Hacker News new | ask | show | jobs
by chongli 898 days ago
You mean an LLM-based adventure game? There’s AI Dungeon [1]. Or do you mean a more sophisticated conventional parser with a hand-crafted adventure? That I’m not aware of.

From what I know about adventure games with parsers, they’re essentially just a big finite state machine with descriptions for each state and a hard-coded list of commands that trigger state transitions. There may be additional commands that print a whimsical or humorous response but otherwise leave the player in exactly the same state. There’s also usually a default response for when the input can’t be parsed into a valid command.

The AI Dungeon approach, as far as I’m aware, isn’t really a game with rules and a reachable end condition. It’s just an LLM trained on fantasy role-playing description so it can produce a lot of stuff in response to any prompt. What it lacks, as far as I’m aware, is the underlying state machine.

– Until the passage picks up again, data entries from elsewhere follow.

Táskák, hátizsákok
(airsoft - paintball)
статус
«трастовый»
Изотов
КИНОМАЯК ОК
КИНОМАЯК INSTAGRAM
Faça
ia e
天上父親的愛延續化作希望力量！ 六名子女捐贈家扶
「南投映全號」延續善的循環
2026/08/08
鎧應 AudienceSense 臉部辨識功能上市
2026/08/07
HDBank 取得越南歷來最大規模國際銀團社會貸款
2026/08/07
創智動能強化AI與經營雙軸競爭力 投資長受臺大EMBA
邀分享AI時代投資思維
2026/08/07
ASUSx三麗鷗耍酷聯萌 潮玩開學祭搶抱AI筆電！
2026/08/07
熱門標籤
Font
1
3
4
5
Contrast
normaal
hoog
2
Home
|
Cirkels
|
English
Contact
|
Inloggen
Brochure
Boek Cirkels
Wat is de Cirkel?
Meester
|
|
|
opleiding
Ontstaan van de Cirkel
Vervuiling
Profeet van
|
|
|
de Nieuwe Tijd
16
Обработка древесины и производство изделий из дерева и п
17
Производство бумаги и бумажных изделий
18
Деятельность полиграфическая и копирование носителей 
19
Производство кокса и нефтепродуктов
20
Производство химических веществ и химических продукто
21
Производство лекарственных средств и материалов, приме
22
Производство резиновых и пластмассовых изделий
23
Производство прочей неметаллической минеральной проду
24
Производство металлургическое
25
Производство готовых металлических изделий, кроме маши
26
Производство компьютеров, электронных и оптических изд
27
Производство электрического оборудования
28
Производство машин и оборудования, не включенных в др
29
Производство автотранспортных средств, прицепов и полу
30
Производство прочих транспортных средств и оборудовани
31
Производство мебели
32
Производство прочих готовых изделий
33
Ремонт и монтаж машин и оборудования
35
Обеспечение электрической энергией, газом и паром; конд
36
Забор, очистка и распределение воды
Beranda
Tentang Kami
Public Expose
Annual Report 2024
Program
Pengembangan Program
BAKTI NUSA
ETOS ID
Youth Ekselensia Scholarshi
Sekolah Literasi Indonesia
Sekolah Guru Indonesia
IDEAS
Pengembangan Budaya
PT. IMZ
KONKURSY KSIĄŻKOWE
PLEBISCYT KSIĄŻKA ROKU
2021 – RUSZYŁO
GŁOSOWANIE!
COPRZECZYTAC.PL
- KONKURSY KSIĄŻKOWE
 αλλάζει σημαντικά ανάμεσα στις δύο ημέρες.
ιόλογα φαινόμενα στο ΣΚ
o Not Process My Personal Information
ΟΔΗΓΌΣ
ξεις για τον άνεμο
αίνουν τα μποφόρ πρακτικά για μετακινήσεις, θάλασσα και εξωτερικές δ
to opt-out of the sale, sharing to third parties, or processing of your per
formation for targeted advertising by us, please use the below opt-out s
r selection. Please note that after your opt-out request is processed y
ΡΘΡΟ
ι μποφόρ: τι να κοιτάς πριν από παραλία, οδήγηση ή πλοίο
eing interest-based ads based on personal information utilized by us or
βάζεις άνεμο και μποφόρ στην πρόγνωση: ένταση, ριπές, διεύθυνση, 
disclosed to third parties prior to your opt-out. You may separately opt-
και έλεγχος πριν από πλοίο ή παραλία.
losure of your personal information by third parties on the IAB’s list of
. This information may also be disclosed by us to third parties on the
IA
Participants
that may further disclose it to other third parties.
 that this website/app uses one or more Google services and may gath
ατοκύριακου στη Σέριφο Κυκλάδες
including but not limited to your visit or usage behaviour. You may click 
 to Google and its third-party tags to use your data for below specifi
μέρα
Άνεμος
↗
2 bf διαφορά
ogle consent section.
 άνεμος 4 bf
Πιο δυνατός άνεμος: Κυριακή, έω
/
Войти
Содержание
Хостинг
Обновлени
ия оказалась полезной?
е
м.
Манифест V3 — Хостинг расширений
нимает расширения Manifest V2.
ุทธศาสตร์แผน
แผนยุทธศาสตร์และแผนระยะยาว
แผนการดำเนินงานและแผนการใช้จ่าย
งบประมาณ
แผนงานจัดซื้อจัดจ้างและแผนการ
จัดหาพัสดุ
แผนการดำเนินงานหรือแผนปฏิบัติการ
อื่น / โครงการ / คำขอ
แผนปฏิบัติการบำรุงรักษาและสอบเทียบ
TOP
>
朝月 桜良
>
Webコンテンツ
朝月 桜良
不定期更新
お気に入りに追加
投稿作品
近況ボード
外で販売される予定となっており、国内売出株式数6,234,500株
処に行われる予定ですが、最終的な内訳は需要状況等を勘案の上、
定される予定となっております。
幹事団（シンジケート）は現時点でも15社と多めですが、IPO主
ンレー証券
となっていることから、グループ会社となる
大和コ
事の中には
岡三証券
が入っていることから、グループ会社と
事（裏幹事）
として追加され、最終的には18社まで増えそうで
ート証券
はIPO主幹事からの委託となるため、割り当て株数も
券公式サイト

[1] https://play.aidungeon.com/

1 comments

The latter. As you say, adventure games are basically state machines as I understand it. (I know a bunch of the Infocom folks but never dug into the technical details.)

I guess I don’t have a clear idea of exactly what I’m asking for aside from a general feeling that you could create more natural feeling interactions with today’s technologies. But I’m not sure what that would look like. I should chat with one of my Infocom friends one of these days.

I think it would just take a ton of work. If you’re not willing to make the leap to AI (and non-determinism) then conventional technology doesn’t have much to offer for NLP (which is what the task ultimately boils down to).

The trouble with trying to build a deterministic, logic-based NLP for interacting in a game world is essentially a special case of the frame problem [1] in AI.

[1] https://en.wikipedia.org/wiki/Frame_problem

I'm guessing it would be like a fever dream to let an LLM be the dungeon master in isolation. Things would change after the fact in weird ways, especially when the context grows too large.

But what about coupling an LLM with a physics simulator and a 3D world model?

You still interact with the LLM in a text interface, but hidden conversations take place with the simulator where the LLM can interrogate the current state of the 3D world simulator to describe it to the player. You could even do this using GPT4-Vision to interpret rendered images. When the player performs an action, it is translated into "physical" actions into the 3D world simulator which updates its state.

It feels like someone should have done this already?